Return a copy of every line in the records that includes the word "labels".

(Extracted data entries)
════════════════

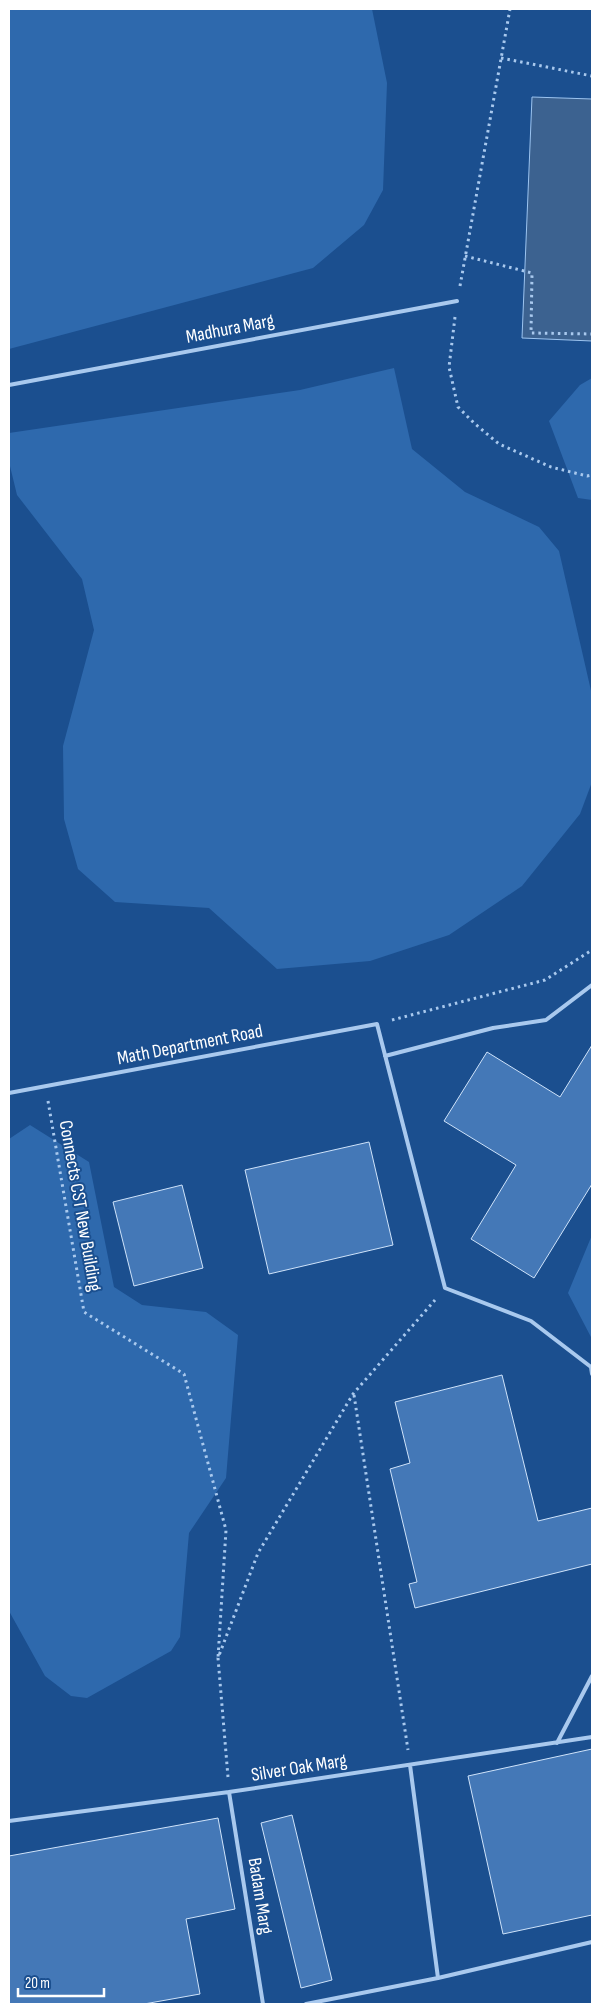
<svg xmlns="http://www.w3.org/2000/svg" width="601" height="2013" viewBox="0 0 601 2013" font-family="'Sofia Sans Condensed',sans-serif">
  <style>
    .green { fill: #2e69ad }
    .water { fill: #3c6290; stroke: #9cc4f0 }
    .building { fill: #4478b7; stroke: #cfe3fa }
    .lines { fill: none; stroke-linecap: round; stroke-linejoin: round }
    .path { stroke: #a9c9ee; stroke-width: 3; stroke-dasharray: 2.5 4; stroke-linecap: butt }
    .service { stroke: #a9c9ee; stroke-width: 4 }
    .labels { text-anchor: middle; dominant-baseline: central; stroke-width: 4; stroke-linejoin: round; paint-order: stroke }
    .street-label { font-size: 19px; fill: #fff; stroke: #1b4f8f }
  </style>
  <rect width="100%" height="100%" fill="#1b4f8f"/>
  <!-- green -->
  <path class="green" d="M9,9h363l15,74 -4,107 -19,35 -51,43 -304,81z
    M394,368l18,81 53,43 74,35 20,24 33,144v87l-12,32 -58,72 -73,49 -79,26 -93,8 -68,-61 -94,-6 -37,-33 -14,-50 -1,-73 31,-116 -12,-51 -65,-84 -8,-33v-29l291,-43z
    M592,378v122l-14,-2 -29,-77 31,-36z
    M30,1125l59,37 25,125 28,18 64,7 32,23 -12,143 -37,55 -9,104 -9,14 -84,47 -16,-2 -26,-20 -36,-65v-472z
    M592,1235v104l-24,-46z"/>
  <!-- water -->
  <path class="water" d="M532,97l60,2v242l-70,-3z"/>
  <!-- building -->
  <path class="building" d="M592,1045v139l-58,94 -63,-39 45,-74 -72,-44 43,-69 73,45z
    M369,1142l24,103 -124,29 -24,-104z
    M182,1185l21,83 -69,18 -21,-84z
    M502,1375l36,146 54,-13v56l-177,44 -6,-24 8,-2 -27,-113 20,-6 -15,-61z
    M592,1749v166l-89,19 -35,-158z
    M292,1815l40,165 -31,8 -40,-165z
    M218,1818l17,91 -49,10 14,75 -56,10h-135v-148z"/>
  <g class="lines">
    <!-- path -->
    <path class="path" d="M501,58l91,18
      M465,256l67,17 -1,60 61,1
      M460,286l50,-277
      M455,317l-6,50 9,40 16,16 25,21 52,23 36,9 5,-1
      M392,1020l153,-40 47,-30
      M48,1101l36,211 100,62 42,156 -8,128
      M354,1395l54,355
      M228,1777l-10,-119 40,-105 95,-159 82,-94"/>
    <!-- service -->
    <path class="service" d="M9,385l448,-84
      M385,1056l108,-28 53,-8 46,-35
      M9,1093l368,-69 68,264 86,33 60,46 1,7
      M557,1743l35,-67
      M410,1765l28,213
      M229,1792l34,212
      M9,1821l220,-29 363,-55
      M306,2004l132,-26 154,-36"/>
  </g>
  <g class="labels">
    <!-- street labels -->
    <g class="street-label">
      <text transform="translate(230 329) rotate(-11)">Madhura Marg</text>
      <text transform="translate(190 1045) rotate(-11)">Math Department Road</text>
      <text transform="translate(80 1206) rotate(80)">Connects CST New Building</text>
      <text transform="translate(299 1768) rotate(-9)">Silver Oak Marg</text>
      <text transform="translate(260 1896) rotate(81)">Badam Marg</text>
    </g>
  </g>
  <!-- border -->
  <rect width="601" height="2013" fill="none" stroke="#ffffff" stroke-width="20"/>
  <!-- scale -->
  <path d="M18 1988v8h86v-8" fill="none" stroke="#ffffff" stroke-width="2.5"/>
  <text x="25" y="1988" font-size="15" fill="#ffffff" stroke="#1b4f8f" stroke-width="4" paint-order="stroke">20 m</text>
</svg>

════════════════

- **SOLUTION TO THIS TASK**:
    .labels { text-anchor: middle; dominant-baseline: central; stroke-width: 4; stroke-linejoin: round; paint-order: stroke }
  <g class="labels">
    <!-- street labels -->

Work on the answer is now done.